- _DOCUMENT SECTION_
On Tue, Feb 14, 2012 at 11:47:52PM +0100, Timon Gehr wrote:
> [...]
> It does not hurt at all if your code base is more flexible than
> necessary.
[...]

This needs to be taken in moderation, though.

I've had to work with code that was unnecessarily flexible. (I.e.,
over-engineered.) So flexible, in fact, that almost none of us knew how
to use it, and the code ended up deteriorating into a morass of hacks
attempting to bypass an overly-general framework that nobody understood.

One particularly bad example was that part of the system had a whole
hierarchy of database-access classes, intended to replace having to
write SQL directly. The problem was that it was so poorly documented,
and so difficult to understand, not to mention requiring a instantiating
a whole bunch of objects just to do something as simple as "SELECT *
FROM some_table;", that eventually people just resorted to writing a
function for executing SQL directly, thus bypassing the entire
over-engineered mess.

- _LISTING_
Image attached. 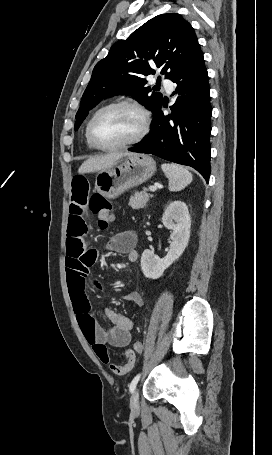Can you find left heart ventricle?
<instances>
[{
	"label": "left heart ventricle",
	"mask_w": 272,
	"mask_h": 455,
	"mask_svg": "<svg viewBox=\"0 0 272 455\" xmlns=\"http://www.w3.org/2000/svg\"><path fill=\"white\" fill-rule=\"evenodd\" d=\"M139 113L131 107L119 106L101 113L93 132L98 143L112 146L134 138L141 129Z\"/></svg>",
	"instance_id": "left-heart-ventricle-1"
}]
</instances>
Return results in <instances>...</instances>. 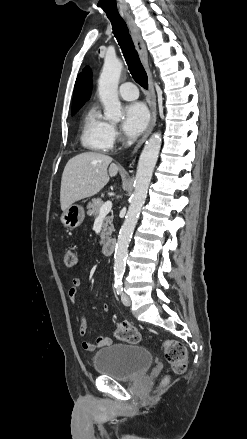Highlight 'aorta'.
Segmentation results:
<instances>
[{"mask_svg": "<svg viewBox=\"0 0 247 439\" xmlns=\"http://www.w3.org/2000/svg\"><path fill=\"white\" fill-rule=\"evenodd\" d=\"M122 69L123 63L121 60L106 58L98 80V93L104 105L105 117L112 121H119L122 117L121 103L118 98V84ZM161 142V134H153L146 142L139 158L134 181V192L131 196L128 212L120 229L115 248V282H120L125 272L128 246L147 196L153 170L160 152Z\"/></svg>", "mask_w": 247, "mask_h": 439, "instance_id": "1", "label": "aorta"}]
</instances>
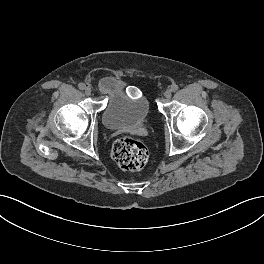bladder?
<instances>
[{
	"mask_svg": "<svg viewBox=\"0 0 264 264\" xmlns=\"http://www.w3.org/2000/svg\"><path fill=\"white\" fill-rule=\"evenodd\" d=\"M106 91V104L102 122L111 130L137 127L145 122L151 112L147 94L138 86L110 79L102 83Z\"/></svg>",
	"mask_w": 264,
	"mask_h": 264,
	"instance_id": "31cf9c89",
	"label": "bladder"
}]
</instances>
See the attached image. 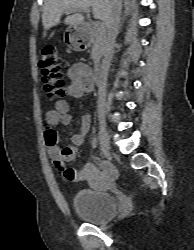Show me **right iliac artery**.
Returning a JSON list of instances; mask_svg holds the SVG:
<instances>
[{
    "instance_id": "1",
    "label": "right iliac artery",
    "mask_w": 194,
    "mask_h": 250,
    "mask_svg": "<svg viewBox=\"0 0 194 250\" xmlns=\"http://www.w3.org/2000/svg\"><path fill=\"white\" fill-rule=\"evenodd\" d=\"M97 145H98V141H97V138L95 137V138H93V140H92V147H93V148H97Z\"/></svg>"
}]
</instances>
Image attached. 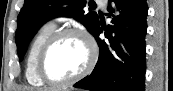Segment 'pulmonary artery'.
I'll return each mask as SVG.
<instances>
[{
	"label": "pulmonary artery",
	"instance_id": "obj_1",
	"mask_svg": "<svg viewBox=\"0 0 173 91\" xmlns=\"http://www.w3.org/2000/svg\"><path fill=\"white\" fill-rule=\"evenodd\" d=\"M97 2L100 3V4H103L105 1L98 0Z\"/></svg>",
	"mask_w": 173,
	"mask_h": 91
}]
</instances>
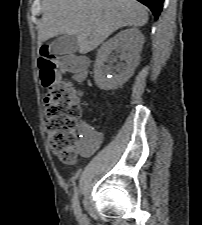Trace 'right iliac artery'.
Returning <instances> with one entry per match:
<instances>
[{
	"label": "right iliac artery",
	"mask_w": 202,
	"mask_h": 225,
	"mask_svg": "<svg viewBox=\"0 0 202 225\" xmlns=\"http://www.w3.org/2000/svg\"><path fill=\"white\" fill-rule=\"evenodd\" d=\"M73 209H74V213L76 215V217L81 220L82 219V212H81V208L79 205V200H78V189L75 188L74 191V195H73Z\"/></svg>",
	"instance_id": "right-iliac-artery-1"
}]
</instances>
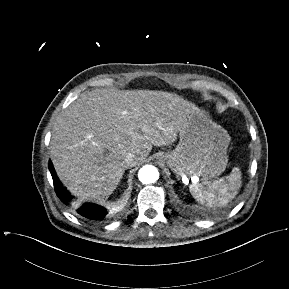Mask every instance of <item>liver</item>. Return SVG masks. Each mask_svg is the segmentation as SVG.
<instances>
[{"label":"liver","mask_w":289,"mask_h":289,"mask_svg":"<svg viewBox=\"0 0 289 289\" xmlns=\"http://www.w3.org/2000/svg\"><path fill=\"white\" fill-rule=\"evenodd\" d=\"M196 108L164 91L84 92L53 127L50 152L56 173L81 200L103 203L123 177L126 154L140 162L153 145L172 144Z\"/></svg>","instance_id":"obj_1"}]
</instances>
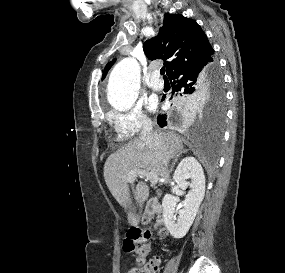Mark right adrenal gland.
<instances>
[{
	"instance_id": "right-adrenal-gland-1",
	"label": "right adrenal gland",
	"mask_w": 285,
	"mask_h": 273,
	"mask_svg": "<svg viewBox=\"0 0 285 273\" xmlns=\"http://www.w3.org/2000/svg\"><path fill=\"white\" fill-rule=\"evenodd\" d=\"M183 153H187V150H182L174 159V162L172 163V166H171V171L175 165V163L177 162V160L179 159V157L183 154Z\"/></svg>"
}]
</instances>
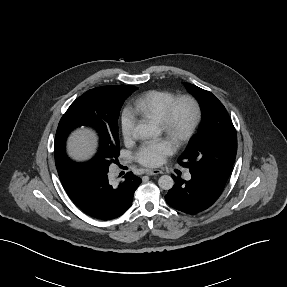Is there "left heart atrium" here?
Returning a JSON list of instances; mask_svg holds the SVG:
<instances>
[{
    "instance_id": "left-heart-atrium-1",
    "label": "left heart atrium",
    "mask_w": 287,
    "mask_h": 287,
    "mask_svg": "<svg viewBox=\"0 0 287 287\" xmlns=\"http://www.w3.org/2000/svg\"><path fill=\"white\" fill-rule=\"evenodd\" d=\"M175 151V145L169 140L145 142L137 152V160L148 167L160 166Z\"/></svg>"
}]
</instances>
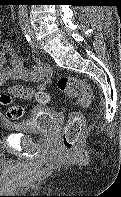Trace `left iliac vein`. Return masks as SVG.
<instances>
[{
	"label": "left iliac vein",
	"mask_w": 121,
	"mask_h": 197,
	"mask_svg": "<svg viewBox=\"0 0 121 197\" xmlns=\"http://www.w3.org/2000/svg\"><path fill=\"white\" fill-rule=\"evenodd\" d=\"M30 34H31V37H32L33 45H34L35 47H38V41H37V39H36L34 29L31 28V27H30Z\"/></svg>",
	"instance_id": "1"
}]
</instances>
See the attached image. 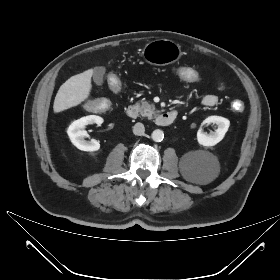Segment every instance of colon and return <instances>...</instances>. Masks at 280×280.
Returning <instances> with one entry per match:
<instances>
[{"label":"colon","mask_w":280,"mask_h":280,"mask_svg":"<svg viewBox=\"0 0 280 280\" xmlns=\"http://www.w3.org/2000/svg\"><path fill=\"white\" fill-rule=\"evenodd\" d=\"M173 74L176 78L190 85H200L204 82L205 77L201 70L187 67L184 64H178L173 69ZM105 82L110 86L113 92H118L120 89V81L116 74L109 73L105 77ZM109 103L106 100L99 99L87 103V107L95 112H103L107 109ZM232 109L235 112H243L244 104L241 101H234Z\"/></svg>","instance_id":"obj_1"}]
</instances>
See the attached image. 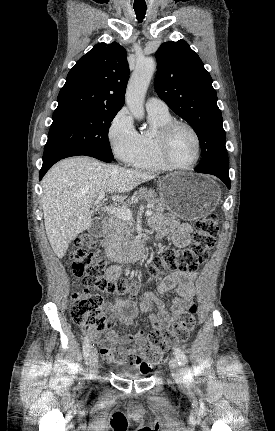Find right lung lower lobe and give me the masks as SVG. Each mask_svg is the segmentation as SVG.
Here are the masks:
<instances>
[{
    "mask_svg": "<svg viewBox=\"0 0 275 431\" xmlns=\"http://www.w3.org/2000/svg\"><path fill=\"white\" fill-rule=\"evenodd\" d=\"M78 155L91 156L108 163L113 160L99 151L84 147H66L53 150H45L43 154V165L40 170V180L43 178L49 168L60 159Z\"/></svg>",
    "mask_w": 275,
    "mask_h": 431,
    "instance_id": "right-lung-lower-lobe-1",
    "label": "right lung lower lobe"
}]
</instances>
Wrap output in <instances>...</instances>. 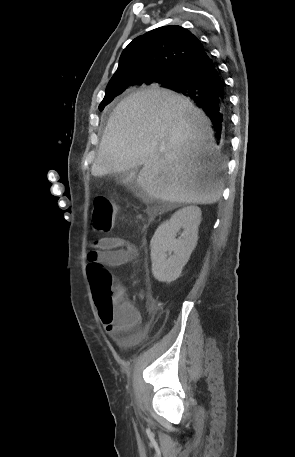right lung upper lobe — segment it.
I'll use <instances>...</instances> for the list:
<instances>
[{
  "mask_svg": "<svg viewBox=\"0 0 295 457\" xmlns=\"http://www.w3.org/2000/svg\"><path fill=\"white\" fill-rule=\"evenodd\" d=\"M204 51L198 38L183 27L156 28L135 38L123 50L107 88L124 83L132 84L128 88L140 84L163 86Z\"/></svg>",
  "mask_w": 295,
  "mask_h": 457,
  "instance_id": "cb5924a9",
  "label": "right lung upper lobe"
}]
</instances>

- _JOB_
Carry on the mailing-list reply about over-engineered code, starting after its last sentence.

- _THE RESULT_
And that was only a small part of it. There were other beautifully
designed, fully OO, and fully generic classes, that accomplished
everything from the most trivial of tasks to the most advanced
high-level abstractions. Like the IPC mechanism, for which at one point
I had to write code to get through *six* layers of abstraction just to
call a single function. One layer of which involved fwrite(), fork(),
exec(), and fread(). Such was the result of the original code base being
much too flexible than it needed to be.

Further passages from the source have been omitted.